ところが、市は普通会計の他に下水道事業や国民健康保険事業などの特別会計を設けて様々な事業を行っています。また、水道事業会計は公営企業法が適用され、他会計とは会計処理が異なるため、資産形成の面において登別市の全体的な財政状況を把握することが難しい状況にあります。
さらに、かつて三つ子の赤字といわれた「国民健康保険特別会計の累積赤字」「登別振興公社」「登別土地開発公社」のうち、まだ解消されていない「登別市土地開発公社」が所有する土地は、長く保有しているうちに利子が膨張し、帳簿上の価格が実勢価格を大幅に上回っている現状にあり、いわゆる「含み損」を抱えていますが、この「含み損」が果たしてどのくらいあるのかも、これまでの財政分析の手法では明らかにされていませんでした。

いま、市町村合併の議論が盛んに行われていますが、その議論の前提として財政状況を示す資料の提供は行政としての義務であると認識しております。

このようなことから、今回、平成15年度末時点における連結バランスシートを作成しましたので、これを基に登別市全体の大まかなストック状況について説明いたします。

------

-- 課題の構成 --
a. 登別市の財政に関する抜粋から、「ところが、市は普通会計の他に」を含む語句で始まり「状況について説明いたします。」で終わる部分を、一字一句変えずに書き写しなさい。
b. 登別市の財政に関する抜粋によると、今回作成された連結バランスシートはいつの時点のものか。

-- 入力資料 --

------

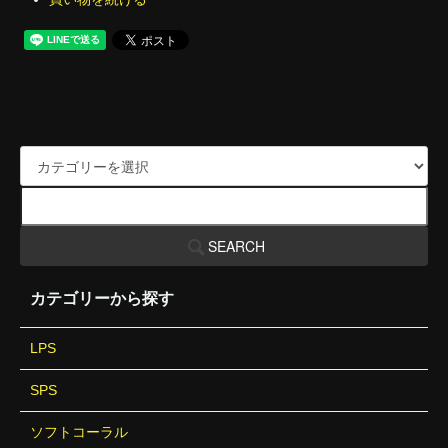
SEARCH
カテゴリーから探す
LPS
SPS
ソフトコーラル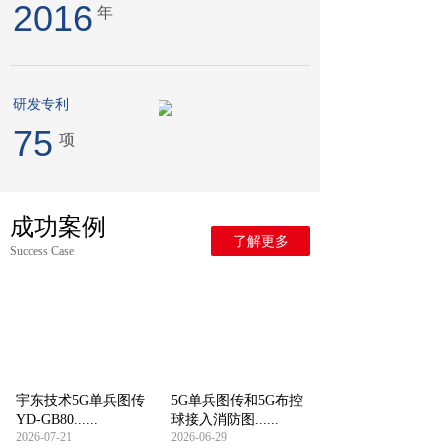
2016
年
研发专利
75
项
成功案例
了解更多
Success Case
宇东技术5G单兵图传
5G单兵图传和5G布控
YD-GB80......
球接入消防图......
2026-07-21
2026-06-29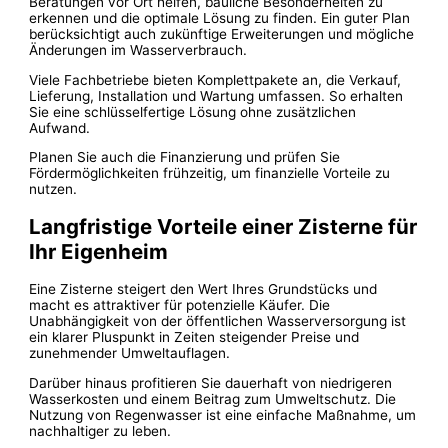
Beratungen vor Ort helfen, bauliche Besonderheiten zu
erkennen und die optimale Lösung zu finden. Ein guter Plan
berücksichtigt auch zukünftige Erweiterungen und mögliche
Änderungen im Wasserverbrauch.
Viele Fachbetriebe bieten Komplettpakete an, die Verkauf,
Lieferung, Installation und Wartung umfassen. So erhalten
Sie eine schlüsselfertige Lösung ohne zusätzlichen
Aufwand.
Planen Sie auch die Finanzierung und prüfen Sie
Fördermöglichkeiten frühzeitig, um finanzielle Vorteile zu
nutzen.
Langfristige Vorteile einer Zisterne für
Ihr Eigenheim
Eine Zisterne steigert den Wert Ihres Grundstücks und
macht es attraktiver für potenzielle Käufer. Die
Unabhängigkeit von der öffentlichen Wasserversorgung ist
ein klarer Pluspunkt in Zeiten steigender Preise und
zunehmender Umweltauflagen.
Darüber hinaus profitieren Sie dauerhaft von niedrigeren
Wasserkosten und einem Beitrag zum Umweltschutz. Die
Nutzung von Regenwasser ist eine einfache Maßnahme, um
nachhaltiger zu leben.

------

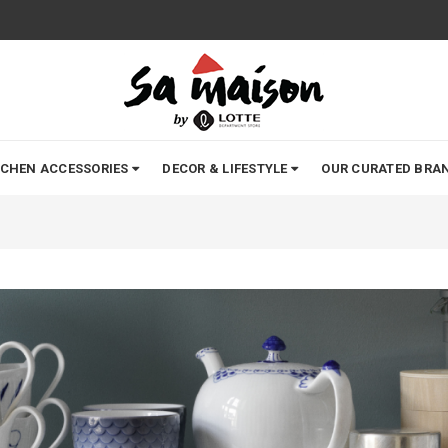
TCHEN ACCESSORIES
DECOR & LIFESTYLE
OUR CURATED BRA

------

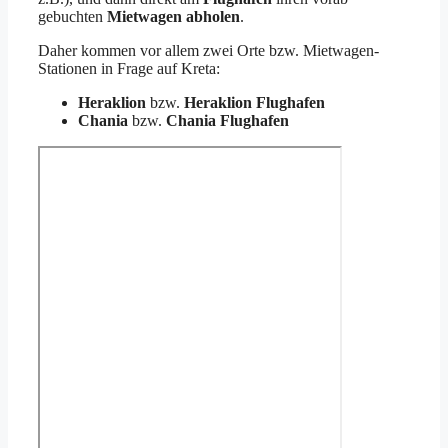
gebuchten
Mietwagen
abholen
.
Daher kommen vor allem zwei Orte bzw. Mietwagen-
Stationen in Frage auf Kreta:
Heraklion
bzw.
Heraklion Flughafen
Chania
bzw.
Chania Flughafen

------

-- 各課題の解答 --
a.
ところが、市は普通会計の他に下水道事業や国民健康保険事業などの特別会計を設けて様々な事業を行っています。また、水道事業会計は公営企業法が適用され、他会計とは会計処理が異なるため、資産形成の面において登別市の全体的な財政状況を把握することが難しい状況にあります。
さらに、かつて三つ子の赤字といわれた「国民健康保険特別会計の累積赤字」「登別振興公社」「登別土地開発公社」のうち、まだ解消されていない「登別市土地開発公社」が所有する土地は、長く保有しているうちに利子が膨張し、帳簿上の価格が実勢価格を大幅に上回っている現状にあり、いわゆる「含み損」を抱えていますが、この「含み損」が果たしてどのくらいあるのかも、これまでの財政分析の手法では明らかにされていませんでした。

いま、市町村合併の議論が盛んに行われていますが、その議論の前提として財政状況を示す資料の提供は行政としての義務であると認識しております。

このようなことから、今回、平成15年度末時点における連結バランスシートを作成しましたので、これを基に登別市全体の大まかなストック状況について説明いたします。

b. 平成15年度末時点のものである。